Collected data:
● ● ● ●

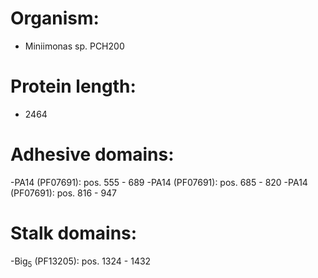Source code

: * Organism:
- Miniimonas sp. PCH200
* Protein length:
- 2464
* Adhesive domains:
-PA14 (PF07691): pos. 555 - 689
-PA14 (PF07691): pos. 685 - 820
-PA14 (PF07691): pos. 816 - 947
* Stalk domains:
-Big_5 (PF13205): pos. 1324 - 1432

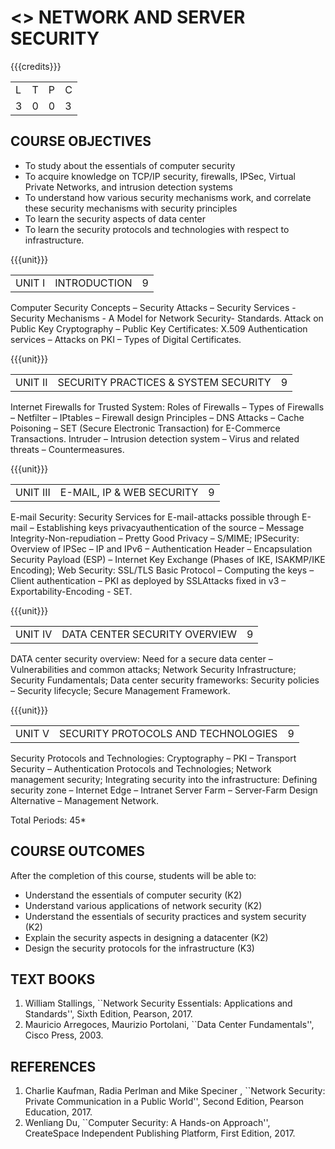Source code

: * <<<PE506>>> NETWORK AND SERVER SECURITY
:properties:
:author: Mr. N. Sujaudeen and Mr. V. Balasubramanian
:date: 
:end:

#+startup: showall

{{{credits}}}
| L | T | P | C |
| 3 | 0 | 0 | 3 |

** COURSE OBJECTIVES
- To study about the essentials of computer security
- To acquire knowledge on TCP/IP security, firewalls, IPSec, Virtual
  Private Networks, and intrusion detection systems
- To understand how various security mechanisms work, and correlate
  these security mechanisms with security principles
- To learn the security aspects of data center
- To learn the security protocols and technologies with respect to
  infrastructure.

{{{unit}}}
| UNIT I | INTRODUCTION | 9 |
Computer Security Concepts -- Security Attacks -- Security Services -
Security Mechanisms - A Model for Network Security- Standards. Attack
on Public Key Cryptography – Public Key Certificates: X.509
Authentication services – Attacks on PKI – Types of Digital
Certificates.

{{{unit}}}
|UNIT II | SECURITY PRACTICES & SYSTEM SECURITY | 9 |
Internet Firewalls for Trusted System: Roles of Firewalls – Types of
Firewalls – Netfilter – IPtables – Firewall design Principles – DNS
Attacks – Cache Poisoning – SET (Secure Electronic Transaction) for
E-Commerce Transactions. Intruder – Intrusion detection system – Virus
and related threats – Countermeasures.

{{{unit}}}
| UNIT III | E-MAIL, IP & WEB SECURITY | 9 |
E-mail Security: Security Services for E-mail-attacks possible through
E-mail – Establishing keys privacyauthentication of the source –
Message Integrity-Non-repudiation – Pretty Good Privacy – S/MIME;
IPSecurity: Overview of IPSec – IP and IPv6 – Authentication Header –
Encapsulation Security Payload (ESP) – Internet Key Exchange (Phases
of IKE, ISAKMP/IKE Encoding); Web Security: SSL/TLS Basic Protocol –
Computing the keys – Client authentication – PKI as deployed by
SSLAttacks fixed in v3 – Exportability-Encoding -  SET.

{{{unit}}}
| UNIT IV | DATA CENTER SECURITY OVERVIEW | 9 |
DATA center security overview: Need for a secure data center –
Vulnerabilities and common attacks; Network Security Infrastructure;
Security Fundamentals; Data center security frameworks: Security
policies – Security lifecycle; Secure Management Framework.

{{{unit}}}
| UNIT V | SECURITY PROTOCOLS AND TECHNOLOGIES | 9 |
Security Protocols and Technologies: Cryptography – PKI – Transport
Security – Authentication Protocols and Technologies; Network
management security; Integrating security into the infrastructure:
Defining security zone – Internet Edge – Intranet Server Farm –
Server-Farm Design Alternative – Management Network.

\hfill *Total Periods: 45*

** COURSE OUTCOMES
After the completion of this course, students will be able to: 
- Understand the essentials of computer security (K2) 
- Understand various applications of network security (K2) 
- Understand the essentials of security practices and system security (K2)
- Explain the security aspects in designing a datacenter (K2) 
- Design the security protocols for the infrastructure (K3)

** TEXT BOOKS
1. William Stallings, ``Network Security Essentials: Applications and
   Standards'', Sixth Edition, Pearson, 2017.
2. Mauricio Arregoces, Maurizio Portolani, ``Data Center
   Fundamentals'', Cisco Press, 2003.
      
** REFERENCES
1. Charlie Kaufman, Radia Perlman and Mike Speciner , ``Network
   Security: Private Communication in a Public World'', Second
   Edition, Pearson Education, 2017.
2. Wenliang Du, ``Computer Security: A Hands-on Approach'',
   CreateSpace Independent Publishing Platform, First Edition, 2017.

● ● ● ●

> _What is being asked_:
Of the lines above, retype only those from the line containing "Security Mechanisms - A" through the line containing "Attacks – Cache", including both, exactly.

> _Task solution_:
Security Mechanisms - A Model for Network Security- Standards. Attack
on Public Key Cryptography – Public Key Certificates: X.509
Authentication services – Attacks on PKI – Types of Digital
Certificates.

{{{unit}}}
|UNIT II | SECURITY PRACTICES & SYSTEM SECURITY | 9 |
Internet Firewalls for Trusted System: Roles of Firewalls – Types of
Firewalls – Netfilter – IPtables – Firewall design Principles – DNS
Attacks – Cache Poisoning – SET (Secure Electronic Transaction) for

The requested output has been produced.